I also enjoyed the insight into Fielding Yost.  We need never question where the popularity of the phrase "Michigan man" came from.  It's clearly a Yostism.  In dozens of letters and speeches, his focus was on the "Michigan man" (and woman, Yost's willingness to embrace a co-educational university and equality in physical education for women is a recurrent theme in the book.) I was also impressed with Yost's tirelessness, particularly in his advocacy for building Michigan Stadium, and the obstacles he was compelled to overcome to build it.  Indeed, even the reminder that before it was Yost Ice Arena, it was Yost Field House is worth the time devoted to it, the first Field House in the country.
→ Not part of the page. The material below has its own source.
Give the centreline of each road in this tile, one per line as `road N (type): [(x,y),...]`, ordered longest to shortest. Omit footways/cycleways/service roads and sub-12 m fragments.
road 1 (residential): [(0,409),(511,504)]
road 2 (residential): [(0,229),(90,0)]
All in all, I enjoyed the book because I have an interest in the subject area, and the level of research more than made up for any other failings of the book.

Have a good weekend.
Craig Barker
The Hoover Street Rag

Comments

Yostal

July 6th, 2008 at 12:53 AM ^

It's largely one of an inability to translate the brilliance and depth of the research into an engaging prose narrative.  Too often the book makes strange choices on how much time is spent on subjects, some paths are left wanting, while others are examined to a depth that verges on boredom and too frequently, repetitiveness.  I think the repetitiveness is the greatest frustration, a point made two pages earlier would be repeated as linking text in the exact same phrasing on the page you were reading and then again two pages later it would seem.

I also would have liked to have seen a little more time spent on discussing the architecture and the choices made by Yost and the designers.  The notion of Michigan Stadium being in the "hole" model was an intriguing one, as was the one of how the "east entrance" turnnel was inspired by Roman coliseums.